Your output should be each line from the material below that has the word "想用什么视角写就用什么视角写".

○ ○ ○ ○ ○

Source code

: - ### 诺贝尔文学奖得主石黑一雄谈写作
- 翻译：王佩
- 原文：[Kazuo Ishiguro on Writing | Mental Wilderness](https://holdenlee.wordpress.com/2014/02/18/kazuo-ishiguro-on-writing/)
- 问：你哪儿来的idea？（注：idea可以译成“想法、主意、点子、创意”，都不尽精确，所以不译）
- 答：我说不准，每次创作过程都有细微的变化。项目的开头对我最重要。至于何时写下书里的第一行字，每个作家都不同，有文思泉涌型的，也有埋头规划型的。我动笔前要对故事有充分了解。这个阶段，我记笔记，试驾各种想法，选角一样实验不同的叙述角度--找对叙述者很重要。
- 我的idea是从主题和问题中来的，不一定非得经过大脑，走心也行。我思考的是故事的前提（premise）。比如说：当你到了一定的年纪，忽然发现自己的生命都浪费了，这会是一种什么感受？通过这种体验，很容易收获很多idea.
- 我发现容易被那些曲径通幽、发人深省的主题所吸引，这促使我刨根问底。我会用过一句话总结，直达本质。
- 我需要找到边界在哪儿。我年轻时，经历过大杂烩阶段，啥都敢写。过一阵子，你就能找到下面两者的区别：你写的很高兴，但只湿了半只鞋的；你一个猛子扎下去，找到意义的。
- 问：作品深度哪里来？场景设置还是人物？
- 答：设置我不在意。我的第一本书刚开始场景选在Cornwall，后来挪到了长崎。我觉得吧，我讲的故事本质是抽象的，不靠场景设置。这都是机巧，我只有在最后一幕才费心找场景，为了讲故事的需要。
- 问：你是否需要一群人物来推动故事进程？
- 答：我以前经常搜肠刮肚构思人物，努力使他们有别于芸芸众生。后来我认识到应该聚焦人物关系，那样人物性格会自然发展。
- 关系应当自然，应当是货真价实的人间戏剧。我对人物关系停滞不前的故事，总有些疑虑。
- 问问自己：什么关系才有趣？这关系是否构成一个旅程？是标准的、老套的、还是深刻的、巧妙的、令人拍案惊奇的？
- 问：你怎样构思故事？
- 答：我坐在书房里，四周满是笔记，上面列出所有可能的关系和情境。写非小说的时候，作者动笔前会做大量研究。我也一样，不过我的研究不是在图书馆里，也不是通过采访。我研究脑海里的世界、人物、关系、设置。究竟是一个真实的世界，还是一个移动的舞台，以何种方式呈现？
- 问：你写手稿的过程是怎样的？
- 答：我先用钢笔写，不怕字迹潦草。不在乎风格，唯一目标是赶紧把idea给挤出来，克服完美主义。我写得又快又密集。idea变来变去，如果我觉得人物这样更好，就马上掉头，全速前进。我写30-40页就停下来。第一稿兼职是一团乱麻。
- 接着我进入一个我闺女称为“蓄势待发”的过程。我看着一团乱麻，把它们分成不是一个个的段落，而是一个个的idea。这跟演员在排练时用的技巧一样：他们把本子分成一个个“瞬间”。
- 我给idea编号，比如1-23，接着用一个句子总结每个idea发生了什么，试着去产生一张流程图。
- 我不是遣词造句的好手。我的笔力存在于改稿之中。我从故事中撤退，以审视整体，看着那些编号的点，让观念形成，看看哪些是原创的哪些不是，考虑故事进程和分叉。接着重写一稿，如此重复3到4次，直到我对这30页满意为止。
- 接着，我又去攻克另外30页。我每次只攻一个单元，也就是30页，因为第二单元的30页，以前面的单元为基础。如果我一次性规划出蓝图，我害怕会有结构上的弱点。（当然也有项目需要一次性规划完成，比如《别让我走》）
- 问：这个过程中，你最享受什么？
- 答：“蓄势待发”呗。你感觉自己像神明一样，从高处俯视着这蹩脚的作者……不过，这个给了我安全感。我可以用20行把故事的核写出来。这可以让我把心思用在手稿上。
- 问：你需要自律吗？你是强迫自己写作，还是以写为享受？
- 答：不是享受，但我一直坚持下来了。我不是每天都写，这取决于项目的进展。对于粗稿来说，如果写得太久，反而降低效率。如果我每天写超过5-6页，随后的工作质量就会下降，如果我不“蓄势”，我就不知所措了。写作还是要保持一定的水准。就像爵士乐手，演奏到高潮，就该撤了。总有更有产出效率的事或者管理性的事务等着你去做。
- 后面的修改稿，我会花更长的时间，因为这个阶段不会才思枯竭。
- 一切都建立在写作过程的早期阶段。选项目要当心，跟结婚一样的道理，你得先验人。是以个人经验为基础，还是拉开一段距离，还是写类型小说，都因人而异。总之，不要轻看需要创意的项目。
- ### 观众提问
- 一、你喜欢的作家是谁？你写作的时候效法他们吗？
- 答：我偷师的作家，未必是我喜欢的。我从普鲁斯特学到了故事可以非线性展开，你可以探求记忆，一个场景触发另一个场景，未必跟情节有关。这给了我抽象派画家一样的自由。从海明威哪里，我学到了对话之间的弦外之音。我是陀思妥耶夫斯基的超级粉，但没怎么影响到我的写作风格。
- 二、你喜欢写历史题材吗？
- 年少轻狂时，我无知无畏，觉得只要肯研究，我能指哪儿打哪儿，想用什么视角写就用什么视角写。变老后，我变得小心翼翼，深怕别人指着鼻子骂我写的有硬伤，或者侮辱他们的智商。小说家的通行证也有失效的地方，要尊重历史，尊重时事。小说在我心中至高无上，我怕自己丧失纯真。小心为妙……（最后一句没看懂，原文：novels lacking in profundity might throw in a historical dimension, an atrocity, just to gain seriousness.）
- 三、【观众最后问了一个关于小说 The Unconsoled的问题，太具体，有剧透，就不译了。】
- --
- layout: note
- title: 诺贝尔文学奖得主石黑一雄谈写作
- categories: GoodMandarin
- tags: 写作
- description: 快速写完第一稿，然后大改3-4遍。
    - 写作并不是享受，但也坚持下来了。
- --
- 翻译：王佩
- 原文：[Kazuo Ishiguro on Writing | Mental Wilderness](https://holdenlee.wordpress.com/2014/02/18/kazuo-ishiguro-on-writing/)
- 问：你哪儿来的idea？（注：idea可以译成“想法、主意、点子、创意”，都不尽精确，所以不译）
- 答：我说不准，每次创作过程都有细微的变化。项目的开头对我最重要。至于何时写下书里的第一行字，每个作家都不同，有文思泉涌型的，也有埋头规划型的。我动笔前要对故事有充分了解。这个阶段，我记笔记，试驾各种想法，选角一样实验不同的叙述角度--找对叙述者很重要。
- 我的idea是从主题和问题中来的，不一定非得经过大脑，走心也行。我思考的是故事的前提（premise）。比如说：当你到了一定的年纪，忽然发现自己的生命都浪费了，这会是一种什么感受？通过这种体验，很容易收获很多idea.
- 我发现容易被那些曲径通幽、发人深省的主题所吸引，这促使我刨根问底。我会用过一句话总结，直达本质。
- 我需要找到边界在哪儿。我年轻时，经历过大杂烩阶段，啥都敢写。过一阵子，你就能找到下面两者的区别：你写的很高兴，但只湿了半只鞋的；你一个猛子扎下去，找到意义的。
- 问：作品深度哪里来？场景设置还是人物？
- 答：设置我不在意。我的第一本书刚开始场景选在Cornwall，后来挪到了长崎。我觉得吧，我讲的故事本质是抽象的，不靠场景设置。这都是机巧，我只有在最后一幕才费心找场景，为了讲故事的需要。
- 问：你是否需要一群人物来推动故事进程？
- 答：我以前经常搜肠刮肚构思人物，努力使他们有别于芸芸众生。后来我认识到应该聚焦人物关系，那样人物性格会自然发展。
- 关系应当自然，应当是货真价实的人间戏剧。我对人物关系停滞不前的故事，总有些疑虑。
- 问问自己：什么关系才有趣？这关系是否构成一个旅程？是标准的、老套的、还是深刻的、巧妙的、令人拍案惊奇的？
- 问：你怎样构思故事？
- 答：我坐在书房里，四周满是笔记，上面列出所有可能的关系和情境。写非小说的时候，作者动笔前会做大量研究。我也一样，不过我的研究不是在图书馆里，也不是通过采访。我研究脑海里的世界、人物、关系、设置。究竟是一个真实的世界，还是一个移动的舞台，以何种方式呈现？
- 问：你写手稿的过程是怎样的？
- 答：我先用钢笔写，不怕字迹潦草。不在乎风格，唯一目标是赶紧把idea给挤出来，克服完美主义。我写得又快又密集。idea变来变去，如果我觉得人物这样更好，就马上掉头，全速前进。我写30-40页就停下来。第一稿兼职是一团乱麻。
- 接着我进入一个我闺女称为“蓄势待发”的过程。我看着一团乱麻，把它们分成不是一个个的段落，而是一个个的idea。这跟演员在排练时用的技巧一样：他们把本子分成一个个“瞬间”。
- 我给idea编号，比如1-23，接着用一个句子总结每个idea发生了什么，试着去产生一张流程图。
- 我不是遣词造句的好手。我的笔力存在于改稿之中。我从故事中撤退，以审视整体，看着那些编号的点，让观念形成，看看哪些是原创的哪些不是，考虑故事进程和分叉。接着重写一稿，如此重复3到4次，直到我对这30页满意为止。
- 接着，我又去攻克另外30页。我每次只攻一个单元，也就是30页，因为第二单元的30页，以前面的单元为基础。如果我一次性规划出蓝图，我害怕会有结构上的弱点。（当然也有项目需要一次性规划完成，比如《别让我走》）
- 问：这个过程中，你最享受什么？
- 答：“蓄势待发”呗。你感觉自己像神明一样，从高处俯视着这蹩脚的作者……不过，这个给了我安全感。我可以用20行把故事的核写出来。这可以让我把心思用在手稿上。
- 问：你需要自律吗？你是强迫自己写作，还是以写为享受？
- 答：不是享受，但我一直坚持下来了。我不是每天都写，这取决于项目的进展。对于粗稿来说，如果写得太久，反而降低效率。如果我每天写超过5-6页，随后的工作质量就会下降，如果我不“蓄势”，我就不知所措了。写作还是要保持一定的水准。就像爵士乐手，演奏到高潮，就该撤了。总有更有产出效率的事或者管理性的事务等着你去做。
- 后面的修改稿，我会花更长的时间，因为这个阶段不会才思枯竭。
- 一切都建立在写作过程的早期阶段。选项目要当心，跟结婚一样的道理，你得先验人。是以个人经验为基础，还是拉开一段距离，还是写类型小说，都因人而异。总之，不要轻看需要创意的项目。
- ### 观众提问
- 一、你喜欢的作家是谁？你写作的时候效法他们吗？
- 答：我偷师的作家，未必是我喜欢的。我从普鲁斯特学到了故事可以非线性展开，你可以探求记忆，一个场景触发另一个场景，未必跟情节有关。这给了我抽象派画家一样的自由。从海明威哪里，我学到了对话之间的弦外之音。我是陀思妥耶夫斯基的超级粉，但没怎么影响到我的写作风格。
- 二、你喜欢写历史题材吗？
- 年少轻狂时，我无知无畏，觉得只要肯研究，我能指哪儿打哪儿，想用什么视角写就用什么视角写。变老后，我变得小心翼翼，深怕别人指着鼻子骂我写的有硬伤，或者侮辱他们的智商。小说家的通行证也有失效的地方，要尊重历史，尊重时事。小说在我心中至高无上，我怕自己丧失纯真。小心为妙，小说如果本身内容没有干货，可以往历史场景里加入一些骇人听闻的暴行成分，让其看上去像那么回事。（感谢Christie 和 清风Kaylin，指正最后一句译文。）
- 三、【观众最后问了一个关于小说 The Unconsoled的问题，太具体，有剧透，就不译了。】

○ ○ ○ ○ ○

__RESPONSE AREA__
- 年少轻狂时，我无知无畏，觉得只要肯研究，我能指哪儿打哪儿，想用什么视角写就用什么视角写。变老后，我变得小心翼翼，深怕别人指着鼻子骂我写的有硬伤，或者侮辱他们的智商。小说家的通行证也有失效的地方，要尊重历史，尊重时事。小说在我心中至高无上，我怕自己丧失纯真。小心为妙……（最后一句没看懂，原文：novels lacking in profundity might throw in a historical dimension, an atrocity, just to gain seriousness.）
- 年少轻狂时，我无知无畏，觉得只要肯研究，我能指哪儿打哪儿，想用什么视角写就用什么视角写。变老后，我变得小心翼翼，深怕别人指着鼻子骂我写的有硬伤，或者侮辱他们的智商。小说家的通行证也有失效的地方，要尊重历史，尊重时事。小说在我心中至高无上，我怕自己丧失纯真。小心为妙，小说如果本身内容没有干货，可以往历史场景里加入一些骇人听闻的暴行成分，让其看上去像那么回事。（感谢Christie 和 清风Kaylin，指正最后一句译文。）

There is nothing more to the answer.